Need for Greater Compliance and Risk Management

IT managers and executives need quicker, automated and proactive solutions to get ahead of these problems. Organizations need to mitigate risk, ensure compliant Web properties, and eliminate countless personnel hours spent on testing Web content and applications.

The good news is, these goals are now entirely attainable. Technologies are now available to help organizations of all sizes examine and correct their compliance issues through automated compliance monitoring. When selecting a solution to monitoring content compliance across the enterprise, there are a number of factors to consider.

What to Look for in an Automated Content Compliance Solution

Full Integration into Workflow

By fully integrating within existing workflow, the successful content monitoring solution is able to test throughout the life-cycle of all enterprise content, ensuring compliance at every step. This integration allows for automatic monitoring for privacy issues, inappropriate content such as profanity, and other governance issues, including accessibility. Full integration into employee workflow can also helps to prevent issues before they even exist.

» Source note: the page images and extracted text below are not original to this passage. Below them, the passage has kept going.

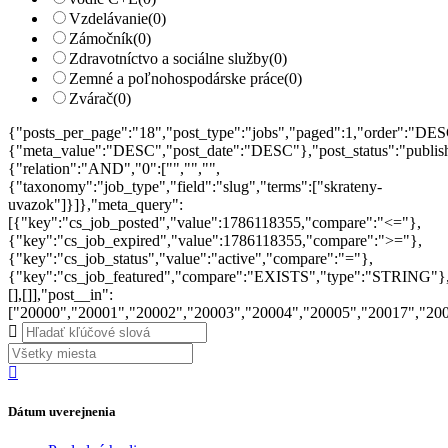
Vzdelávanie
(0)
Zámočník
(0)
Zdravotníctvo a sociálne služby
(0)
Zemné a poľnohospodárske práce
(0)
Zvárač
(0)
{"posts_per_page":"18","post_type":"jobs","paged":1,"order":"DES
{"meta_value":"DESC","post_date":"DESC"},"post_status":"publish",
{"relation":"AND","0":["","","",
{"taxonomy":"job_type","field":"slug","terms":["skrateny-
uvazok"]}]},"meta_query":
[{"key":"cs_job_posted","value":1786118355,"compare":"<="},
{"key":"cs_job_expired","value":1786118355,"compare":">="},
{"key":"cs_job_status","value":"active","compare":"="},
{"key":"cs_job_featured","compare":"EXISTS","type":"STRING"}
[],[]],"post__in":
["20000","20001","20002","20003","20004","20005","20017","20
Dátum uverejnenia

Empowering the Executive Team

The best content monitoring solutions can provide executives with immediate, complete and concise dashboard reports on the compliance status of an entire website or specified sections. This reporting gives the executive team a snapshot of compliance at any instant. Policy owners can have their policies quickly implemented and document their successes over time. Many of these reports are also required by compliance regulations and can be used for historical data.

Customization

Organizations need to be able to include their own customized policies (such as brand control and language monitoring) along with the regulated compliance issues. With easily customizable solutions, organizations can have the flexibility to monitor for security breaches as specific as project code names and merger news within moments. This type of customization is critical to receiving the best possible results from your content compliance solution.

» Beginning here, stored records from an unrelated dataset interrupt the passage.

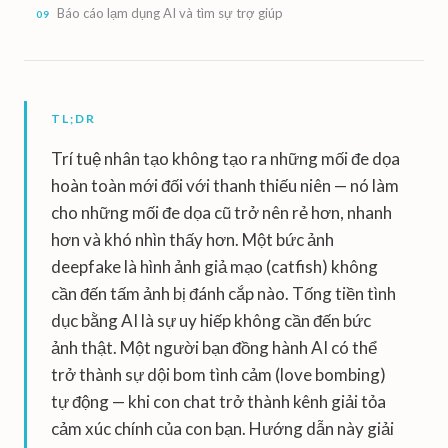
Báo cáo lạm dụng AI và tìm sự trợ giúp
TL;DR
Trí tuệ nhân tạo không tạo ra những mối đe dọa
hoàn toàn mới đối với thanh thiếu niên — nó làm
cho những mối đe dọa cũ trở nên rẻ hơn, nhanh
hơn và khó nhìn thấy hơn. Một bức ảnh
deepfake là hình ảnh giả mạo (catfish) không
cần đến tấm ảnh bị đánh cắp nào. Tống tiền tình
dục bằng AI là sự uy hiếp không cần đến bức
ảnh thật. Một người bạn đồng hành AI có thể
trở thành sự dội bom tình cảm (love bombing)
tự động — khi con chat trở thành kênh giải tỏa
cảm xúc chính của con bạn. Hướng dẫn này giải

Simplifying Work by the IT Staff

The beauty of an automated solution is in the man-hours that it frees up. The reporting structure of the software should include capabilities for technical users to identify the exact locations of errors, and even highlights the violating code. Other considerations for the technical team should also include the robustness of the rule sets in place. The more in-depth the solutions pre-installed rule sets, the less work the organization’s team will have to do on the other end.

The Solution

The content explosion has forever changed the landscape of enterprise content compliance. Manual monitoring and training are no longer sufficient to protect the enterprise from falling into non-compliance. But automated content compliance solutions protect the organization every day, every minute. They are the next line of defense in protecting the organization, its information and its reputation.